Perhaps unsurprisingly for a member of the British aristocracy, a landowner who had been to one of the top public schools in England, Mansel's views were not those associated with the radical tradition in the Liberal Party. He favoured the traditional Gladstonian approach of unfettered Free Trade and retrenchment or economy in government finance. For example, when he was asked for his views on placing a legal limit of 48 hours per week for working men, he replied that hours of work should be left to negotiation between "master and man".[11]
In 1926, Sir Alfred Mond the Liberal MP for Carmarthen defected from the Liberal Party to the Conservatives, following a profound disagreement with Lloyd George over the party's agricultural and land policy. In October 1925 the party had published the report Land and the Nation. The report, which came also to be known as the Green Book, set out radical proposals to improve the position of the rural poor. Controversially it proposed to end private ownership of agricultural land, turning farmers into so-called 'cultivating tenants' who would be supervised by county agricultural committees.[12] These policies provoked strong opposition inside the Liberal Party,[13] with many Liberals, Sir Alfred Mond being a leading dissident.[14] A colleague of Mansel's in South West England, Maxwell Ruthven Thornton the former Liberal MP for Tavistock in Devon also resigned from the party over the Green Book[15] believing its contents were tantamount to socialism.[16]
In the interests of unity, the Liberal Party took steps to modify the Green Book proposals after the initial furore but Mond had decided to go.

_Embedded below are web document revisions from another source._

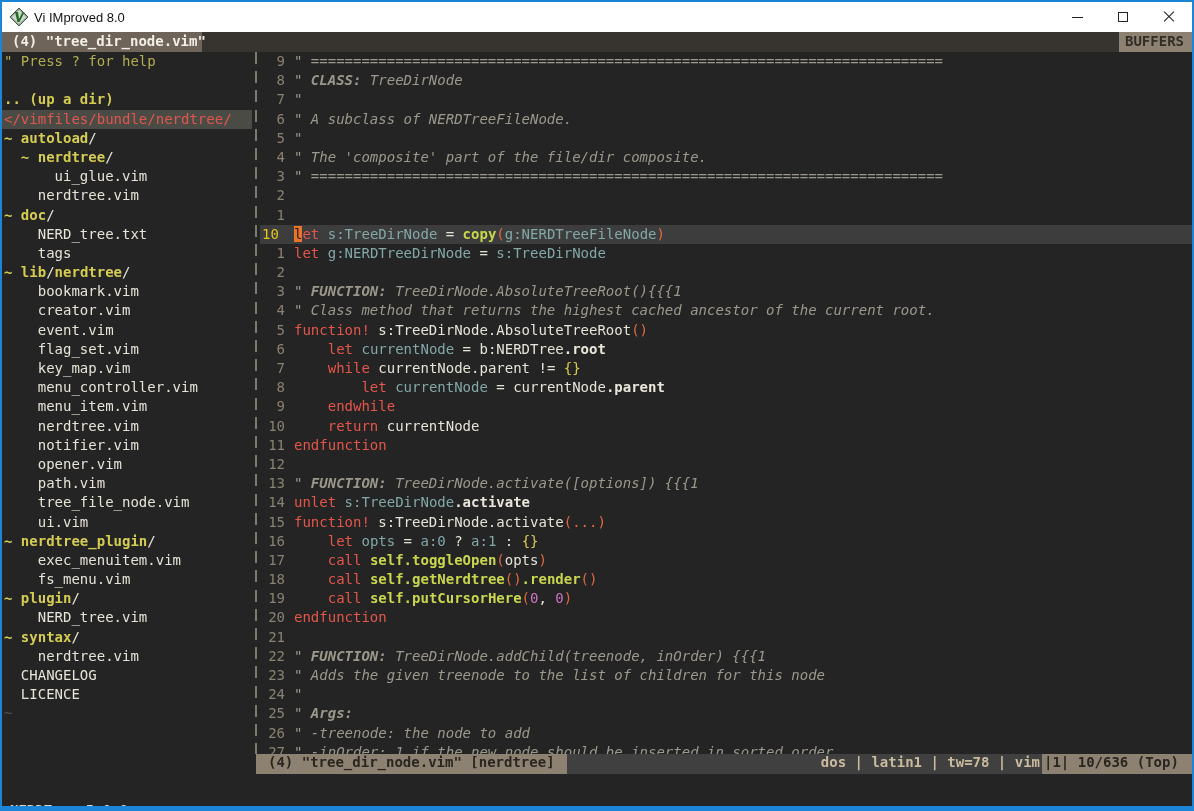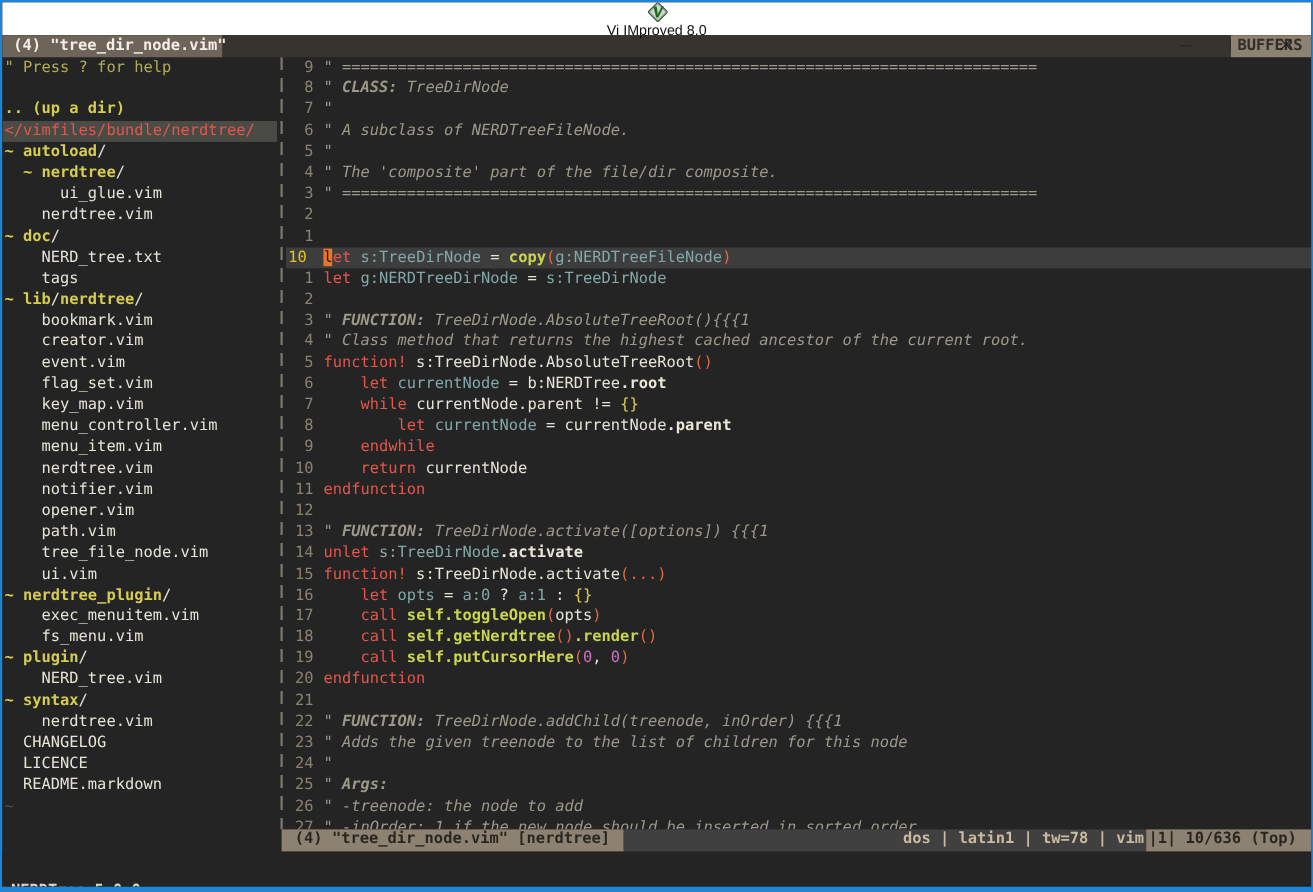--- a/index.html
+++ b/index.html
@@ -11,7 +11,7 @@
     font-family:"DejaVu Sans Mono","Liberation Mono",monospace;
   }
   
-  .titlebar{ height:30px; background:#ffffff; display:flex; align-items:center;flex-direction:column; }
+  .titlebar{ height:30px; background:#ffffff; display:flex; align-items:center; }
   .app-icon{ width:18px; height:18px; margin:0 6px 0 8px; flex:0 0 auto; }
   .title-text{ font-family:"Liberation Sans","DejaVu Sans",sans-serif; font-size:13px; color:#111; }
   .win-controls{ margin-left:auto; display:flex; height:100%; }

Carmarthen Liberals were therefore looking to adopt a new candidate and they turned to Mansel whose family home, Maesycrugiau Manor, was in the county. Mansel had retained strong links with Carmarthenshire Liberalism and was also a prominent member of the local branch of the National Farmers' Union.[1] Mansel turned them down on the grounds that he was committed to his Penryn and Falmouth seat but he also expressed severe doubts about the Green Book policies, even as amended, saying they were incompatible with the tenets of Liberalism and echoing Mond's description of the report's approach as socialist.[17] Mansel soon followed Mond into the Tory Party.[18]
Mond continued to sit for Carmarthen, now as a Conservative, until 1928 when he was given a peerage and went to the House of Lords as the first Baron Melchett. This caused a by-election in Carmarthen and Mansel was chosen by the Conservative Party as their candidate.[19] In a tight contest the Liberal candidate William Nathaniel Jones won by the narrow majority of 47 votes over Labour's Daniel Hopkin. Mansel came bottom of the poll with just under 30% of the poll.[20]
Mansel made one final effort to re-enter the House of Commons. At the 1929 general election he contested the University of Wales seat for the Conservatives. He came third in a three-cornered contest which was won comfortably for the Liberals by Ernest Evans.[18]
Mansel died suddenly on 4 January 1933 aged 54 years. He was succeeded as 16th Baronet by his eldest son John Philip Ferdinand Mansel (1910–1947).[1]
Mansel published two books of poems.